In terms of getting around, only the first day and the last day of the holiday are Sabbath-like. The other days, shops are open (not bakeries and pastry shops, though) and buses run. The children are off from school , the weather is usually springy and the countryside is in full bloom. So many people pack a matza picnic and head for the great outdoors.
SIMCHAT TORAH: Rejoicing of the Torah, celebrates the end of the yearly Torah reading cycle and the beginning of a new one, starting with Bereshit (Genesis). It is a one-day Sabbath-like holiday, which means no public transportation or shopping. The action here is in the synagogue. At services in the evening and morning, the Torah scrolls are removed from the ark and danced with in a procession called "hakafot." There are seven of them, so that all the males get a chance to carry a Torah. In an Orthodox synagogue the women stand on the side and sometimes dance, but if a woman really wants to participate, she will have to head for a Conservative or Reform synagogue where women are included. All males over 13 are then called to recite the blessing over the Torah. This can take a long time, so services last for hours. Usually there is a kiddush in the middle, i.e. wine, cake and other goodies. In some synagogues, the dancing gets ecstatic and the hakafot are outside. In Jerusalem, there are congregations that dance all the way to the Kotel, or Western Wall.

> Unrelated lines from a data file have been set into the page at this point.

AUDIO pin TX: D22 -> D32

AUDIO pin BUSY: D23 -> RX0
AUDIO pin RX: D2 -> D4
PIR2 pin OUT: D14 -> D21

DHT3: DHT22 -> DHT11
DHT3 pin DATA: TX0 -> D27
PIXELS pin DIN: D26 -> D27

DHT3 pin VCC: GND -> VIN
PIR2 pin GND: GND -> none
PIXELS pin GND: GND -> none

ROSH HASHANAH: The Jewish New Year, usually celebrated sometime in September. A two-day holiday when most shops are closed and there is no public transportation. Special customs: The shofar -ram's horn - is blown in the synagogue (unless the holiday falls on a Sabbath), meals begin with apples dipped in honey after reciting a blessing that expresses hope for a sweet new year. On the second night of the holiday a blessing is recited over a new fruit (either something exotic or simply one you haven't yet eaten that season). Pomegranates are traditional for Rosh Hashana. They ripen in the fall, and also they have many seeds, symbolizing the many blessings we look forward to in the new year.